Triple-targeted therapy of dabrafenib, trametinib, and osimertinib for the treatment of the acquired BRAF V600E mutation after progression on EGFR-tyrosine kinase inhibitors in advanced EGFR-mutated non-small cell lung cancer patients.

The B-Raf proto-oncogene, serine/threonine kinase (BRAF) V600E mutation is responsible for approximately 3% of acquired resistance mechanisms to epidermal growth factor receptor (EGFR)-tyrosine kinase inhibitors (TKIs) in advanced EGFR-mutant non-small cell lung cancer (NSCLC). This study investigated the efficacy and safety of a triple-targeted therapy combining EGFR/BRAF/mitogen-activated protein kinase kinase (MEK) inhibitors of dabrafenib, trametinib, and osimertinib in NSCLC patients with acquired BRAF V600E mutation after EGFR-TKI treatment. A multi-center retrospective review of medical records was performed to analyze EGFR-mutated advanced Chinese NSCLC patients who acquired the BRAF V600E mutation following EGFR-TKI treatment. All patients subsequently received dabrafenib, trametinib, and osimertinib. The clinical characteristics, progression-free survival (PFS), and adverse events (AEs) were documented. The in-vivo drug response of patient-derived organoids (PDOs) was observed. Next-generation sequencing (NGS) was performed upon progression to triple-targeted therapy. Thirteen patients with BRAF V600E mutations were included. Following triple-targeted therapy, the corresponding objective response rate and disease control rate were 61.5% and 92.3%, respectively. The median PFS was 13.5 months (95% confidence interval: 6.6-20.4). PDOs derived from one patient's tumor sample were established, revealing that the triple-targeted therapy had a significantly lower half-maximal inhibitory concentration (IC50) value compared to other regimens. The tumor growth inhibitory rate was 99.36% for dabrafenib, trametinib, and osimertinib; 99.25% for osimertinib plus vemurafenib; 98.92% for osimertinib, encorafenib, and cetuximab; and 62.83% for pemetrexed plus carboplatin.
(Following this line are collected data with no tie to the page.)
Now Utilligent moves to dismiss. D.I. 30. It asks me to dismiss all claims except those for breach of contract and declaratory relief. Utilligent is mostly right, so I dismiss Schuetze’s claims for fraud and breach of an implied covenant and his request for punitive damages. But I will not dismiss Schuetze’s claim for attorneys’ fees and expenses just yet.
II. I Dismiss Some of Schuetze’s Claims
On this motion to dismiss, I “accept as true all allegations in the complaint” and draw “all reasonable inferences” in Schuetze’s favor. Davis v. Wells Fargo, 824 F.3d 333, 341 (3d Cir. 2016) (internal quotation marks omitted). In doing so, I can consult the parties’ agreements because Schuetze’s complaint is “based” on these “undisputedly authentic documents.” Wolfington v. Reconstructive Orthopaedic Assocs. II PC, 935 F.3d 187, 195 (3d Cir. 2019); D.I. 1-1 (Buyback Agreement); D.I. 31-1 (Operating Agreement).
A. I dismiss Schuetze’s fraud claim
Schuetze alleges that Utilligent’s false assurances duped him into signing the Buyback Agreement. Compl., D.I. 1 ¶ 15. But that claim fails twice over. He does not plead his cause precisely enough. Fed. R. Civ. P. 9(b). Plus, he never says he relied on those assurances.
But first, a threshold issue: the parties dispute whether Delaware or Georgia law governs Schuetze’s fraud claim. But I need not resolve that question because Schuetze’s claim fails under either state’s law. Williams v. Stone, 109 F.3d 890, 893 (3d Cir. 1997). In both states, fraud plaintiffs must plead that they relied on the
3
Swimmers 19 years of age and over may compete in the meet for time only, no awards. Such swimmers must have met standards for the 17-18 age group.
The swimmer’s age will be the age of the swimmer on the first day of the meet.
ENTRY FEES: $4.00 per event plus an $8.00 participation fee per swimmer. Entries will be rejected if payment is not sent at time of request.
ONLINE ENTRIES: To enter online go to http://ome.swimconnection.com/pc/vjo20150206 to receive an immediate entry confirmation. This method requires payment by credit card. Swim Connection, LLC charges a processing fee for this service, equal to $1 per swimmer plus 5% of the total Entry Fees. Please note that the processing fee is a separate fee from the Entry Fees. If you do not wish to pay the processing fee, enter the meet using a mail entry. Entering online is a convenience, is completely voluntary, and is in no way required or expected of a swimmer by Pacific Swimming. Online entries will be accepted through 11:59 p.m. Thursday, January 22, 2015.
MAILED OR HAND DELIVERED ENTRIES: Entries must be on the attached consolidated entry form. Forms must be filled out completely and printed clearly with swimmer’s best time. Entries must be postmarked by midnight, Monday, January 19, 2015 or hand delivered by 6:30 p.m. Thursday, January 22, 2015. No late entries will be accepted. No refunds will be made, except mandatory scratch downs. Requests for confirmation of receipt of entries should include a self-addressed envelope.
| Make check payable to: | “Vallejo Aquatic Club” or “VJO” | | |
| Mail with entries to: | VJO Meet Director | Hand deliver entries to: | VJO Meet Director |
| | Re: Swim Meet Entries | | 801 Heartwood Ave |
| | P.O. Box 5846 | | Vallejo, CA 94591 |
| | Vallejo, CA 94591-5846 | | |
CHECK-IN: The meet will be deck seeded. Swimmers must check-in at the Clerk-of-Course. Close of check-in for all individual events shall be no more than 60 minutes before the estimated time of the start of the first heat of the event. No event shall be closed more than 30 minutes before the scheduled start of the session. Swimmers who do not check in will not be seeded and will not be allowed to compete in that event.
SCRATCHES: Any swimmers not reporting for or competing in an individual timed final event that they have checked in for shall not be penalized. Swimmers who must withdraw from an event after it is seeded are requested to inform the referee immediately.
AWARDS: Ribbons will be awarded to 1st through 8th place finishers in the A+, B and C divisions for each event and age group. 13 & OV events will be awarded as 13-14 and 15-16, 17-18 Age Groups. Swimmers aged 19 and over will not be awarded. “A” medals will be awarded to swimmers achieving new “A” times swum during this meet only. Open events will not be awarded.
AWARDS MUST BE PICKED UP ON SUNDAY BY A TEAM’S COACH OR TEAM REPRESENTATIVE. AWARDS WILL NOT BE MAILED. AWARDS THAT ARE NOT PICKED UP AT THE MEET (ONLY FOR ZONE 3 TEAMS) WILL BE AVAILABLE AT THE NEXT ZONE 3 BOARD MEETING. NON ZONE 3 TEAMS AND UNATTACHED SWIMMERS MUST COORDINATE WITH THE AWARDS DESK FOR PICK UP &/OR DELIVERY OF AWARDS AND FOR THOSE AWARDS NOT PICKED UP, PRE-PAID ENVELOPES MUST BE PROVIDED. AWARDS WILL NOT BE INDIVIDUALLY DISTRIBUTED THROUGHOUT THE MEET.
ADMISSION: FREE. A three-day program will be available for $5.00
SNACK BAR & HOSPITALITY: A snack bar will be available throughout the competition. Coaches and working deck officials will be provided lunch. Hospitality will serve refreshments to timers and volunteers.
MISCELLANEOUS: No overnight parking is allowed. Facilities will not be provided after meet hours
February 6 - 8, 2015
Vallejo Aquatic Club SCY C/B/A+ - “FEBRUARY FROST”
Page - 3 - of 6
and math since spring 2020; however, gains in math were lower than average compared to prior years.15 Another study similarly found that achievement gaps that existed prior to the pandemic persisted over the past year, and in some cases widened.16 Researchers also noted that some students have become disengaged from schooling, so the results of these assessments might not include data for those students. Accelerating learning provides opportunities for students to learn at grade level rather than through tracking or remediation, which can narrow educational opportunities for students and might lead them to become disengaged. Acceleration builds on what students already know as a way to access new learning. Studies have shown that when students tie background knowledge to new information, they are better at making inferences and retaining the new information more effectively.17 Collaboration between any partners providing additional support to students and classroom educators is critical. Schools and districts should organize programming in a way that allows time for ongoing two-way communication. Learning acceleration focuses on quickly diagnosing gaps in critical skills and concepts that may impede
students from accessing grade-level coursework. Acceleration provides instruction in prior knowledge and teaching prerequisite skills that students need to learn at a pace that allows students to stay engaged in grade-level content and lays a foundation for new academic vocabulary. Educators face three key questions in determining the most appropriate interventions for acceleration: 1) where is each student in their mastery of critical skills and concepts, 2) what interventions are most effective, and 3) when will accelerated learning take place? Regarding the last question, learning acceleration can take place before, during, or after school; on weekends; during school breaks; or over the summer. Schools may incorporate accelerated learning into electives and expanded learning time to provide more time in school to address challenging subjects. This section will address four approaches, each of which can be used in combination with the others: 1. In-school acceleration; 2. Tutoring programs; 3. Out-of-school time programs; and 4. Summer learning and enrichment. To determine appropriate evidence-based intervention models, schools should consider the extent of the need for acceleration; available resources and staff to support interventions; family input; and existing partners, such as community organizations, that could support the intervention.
NGS analysis identified major resistance mechanisms following the triple-targeted therapy, including the EGFR-dependent pathway, EGFR and BRAF V600E-dependent pathway, and an off-target mechanism. EGFR/BRAF/MEK triple-targeted therapy is an effective and safe approach for treating EGFR-mutated NSCLC patients resistant to EGFR-TKIs with acquired BRAF V600E mutations.